Departmental Stock Rankings Based on Pages per Faculty Member
Rank School Pages/Faculty # of Faculty Total Page Rank
---- ------ ------------- ------------ ---------------
1 MIT 71.5 36 1
2 Princeton 52 43 3
3 Penn 46.3 46 4
4 Yale 44 48 5
5 Northwestern 42.1 40 7
6 Carnegie-Mellon 41.3 34 9
7 Minnesota 41.3 29 13
8 Caltech 41 12 56
9 Chicago 39.9 30 15
10 Rochester 39.9 30 16
11 Brown 39.3 24 24
12 Harvard 38.3 64 2
In 1995, the National Research Council of the National Academy of Sciences published a report titled "Research-Doctorate Programs in the United States: Continuity and Change Based on Information from 1993." They ranked a variety of Ph.D. programs in two basic ways. They conducted surveys and counted citations.
They report the results of two surveys. The first surveyed department heads at all schools, the second surveyed departments that were ranked in the top half by the first survey. They clearly included the entire social science faculty in the economics rankings, since they reported a faculty size of 23 in 1992.

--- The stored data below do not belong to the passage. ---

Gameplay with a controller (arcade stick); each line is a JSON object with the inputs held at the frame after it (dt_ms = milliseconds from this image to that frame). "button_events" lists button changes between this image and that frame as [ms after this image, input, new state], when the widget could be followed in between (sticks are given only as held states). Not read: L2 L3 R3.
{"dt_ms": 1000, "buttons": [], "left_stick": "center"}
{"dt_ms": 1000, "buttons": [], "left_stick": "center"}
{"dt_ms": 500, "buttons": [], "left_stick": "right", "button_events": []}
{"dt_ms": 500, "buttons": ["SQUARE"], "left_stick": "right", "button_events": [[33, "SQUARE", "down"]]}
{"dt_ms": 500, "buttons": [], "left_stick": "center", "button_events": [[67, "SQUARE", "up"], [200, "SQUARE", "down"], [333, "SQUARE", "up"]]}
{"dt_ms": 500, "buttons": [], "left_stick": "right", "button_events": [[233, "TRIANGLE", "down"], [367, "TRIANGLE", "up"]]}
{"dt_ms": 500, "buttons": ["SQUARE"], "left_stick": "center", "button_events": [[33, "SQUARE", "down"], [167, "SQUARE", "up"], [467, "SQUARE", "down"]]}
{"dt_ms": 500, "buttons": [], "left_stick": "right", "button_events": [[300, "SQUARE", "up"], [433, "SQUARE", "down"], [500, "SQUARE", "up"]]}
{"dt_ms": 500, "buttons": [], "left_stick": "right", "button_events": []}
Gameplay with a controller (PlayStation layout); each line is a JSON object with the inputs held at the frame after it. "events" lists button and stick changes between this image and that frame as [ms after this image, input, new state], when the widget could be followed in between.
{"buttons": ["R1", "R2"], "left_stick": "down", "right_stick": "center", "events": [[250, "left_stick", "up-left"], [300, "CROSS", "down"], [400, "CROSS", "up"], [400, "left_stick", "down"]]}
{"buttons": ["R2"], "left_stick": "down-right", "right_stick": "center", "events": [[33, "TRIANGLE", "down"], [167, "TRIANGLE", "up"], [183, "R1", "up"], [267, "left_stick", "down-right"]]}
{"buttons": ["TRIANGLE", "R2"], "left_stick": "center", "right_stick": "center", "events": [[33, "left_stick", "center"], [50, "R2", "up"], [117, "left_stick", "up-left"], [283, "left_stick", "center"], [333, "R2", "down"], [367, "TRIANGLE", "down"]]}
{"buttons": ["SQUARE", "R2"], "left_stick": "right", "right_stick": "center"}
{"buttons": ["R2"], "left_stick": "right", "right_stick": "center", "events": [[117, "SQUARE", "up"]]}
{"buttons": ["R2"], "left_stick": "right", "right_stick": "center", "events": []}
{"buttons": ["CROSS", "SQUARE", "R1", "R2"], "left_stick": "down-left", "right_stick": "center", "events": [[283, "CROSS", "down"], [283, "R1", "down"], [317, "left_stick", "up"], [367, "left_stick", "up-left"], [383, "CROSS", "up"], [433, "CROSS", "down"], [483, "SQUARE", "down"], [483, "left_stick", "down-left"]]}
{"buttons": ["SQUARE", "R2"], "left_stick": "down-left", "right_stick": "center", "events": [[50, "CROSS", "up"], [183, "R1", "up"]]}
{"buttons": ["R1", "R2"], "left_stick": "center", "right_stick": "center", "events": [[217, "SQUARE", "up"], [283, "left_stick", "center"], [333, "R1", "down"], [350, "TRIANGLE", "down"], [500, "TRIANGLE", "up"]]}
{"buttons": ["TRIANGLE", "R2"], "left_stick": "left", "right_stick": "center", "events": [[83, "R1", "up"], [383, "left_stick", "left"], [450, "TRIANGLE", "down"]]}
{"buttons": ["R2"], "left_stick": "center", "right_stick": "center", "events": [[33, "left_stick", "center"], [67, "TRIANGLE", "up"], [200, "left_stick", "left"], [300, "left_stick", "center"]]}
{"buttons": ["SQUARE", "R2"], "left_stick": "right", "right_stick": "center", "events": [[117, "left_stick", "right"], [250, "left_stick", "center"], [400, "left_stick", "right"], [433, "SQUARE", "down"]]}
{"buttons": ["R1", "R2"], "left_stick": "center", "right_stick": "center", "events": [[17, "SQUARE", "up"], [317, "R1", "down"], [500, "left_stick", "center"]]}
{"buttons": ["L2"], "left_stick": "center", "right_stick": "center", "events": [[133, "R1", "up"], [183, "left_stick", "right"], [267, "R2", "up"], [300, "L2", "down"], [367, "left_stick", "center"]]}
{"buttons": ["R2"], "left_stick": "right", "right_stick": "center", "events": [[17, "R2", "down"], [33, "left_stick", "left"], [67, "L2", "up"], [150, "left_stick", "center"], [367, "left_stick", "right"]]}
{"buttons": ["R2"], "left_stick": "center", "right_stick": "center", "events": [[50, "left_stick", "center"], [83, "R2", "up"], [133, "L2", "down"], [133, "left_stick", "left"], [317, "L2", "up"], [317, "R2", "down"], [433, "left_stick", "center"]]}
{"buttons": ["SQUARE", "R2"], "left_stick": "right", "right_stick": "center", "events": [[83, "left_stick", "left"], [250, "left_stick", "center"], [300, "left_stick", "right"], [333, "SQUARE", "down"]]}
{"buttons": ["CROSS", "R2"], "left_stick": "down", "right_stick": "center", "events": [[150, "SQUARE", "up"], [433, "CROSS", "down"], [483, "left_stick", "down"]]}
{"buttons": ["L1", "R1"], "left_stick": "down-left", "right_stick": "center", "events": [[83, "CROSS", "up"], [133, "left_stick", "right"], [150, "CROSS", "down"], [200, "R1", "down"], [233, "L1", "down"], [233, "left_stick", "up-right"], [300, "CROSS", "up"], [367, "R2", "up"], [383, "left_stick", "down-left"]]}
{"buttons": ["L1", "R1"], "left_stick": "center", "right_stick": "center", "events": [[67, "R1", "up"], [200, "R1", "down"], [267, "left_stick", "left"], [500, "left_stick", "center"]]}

The first survey ranked Caltech 19 in terms of faculty quality, and 13 in terms of effectiveness of the Ph.D. program. On the second survey of top ranked departments, the rankings rose to 17 for the faculty and 6 for the effectiveness of the Ph.D. program.
In terms of citations we ranked 31, but in citations per capita (even using the inflated faculty size), we ranked 28.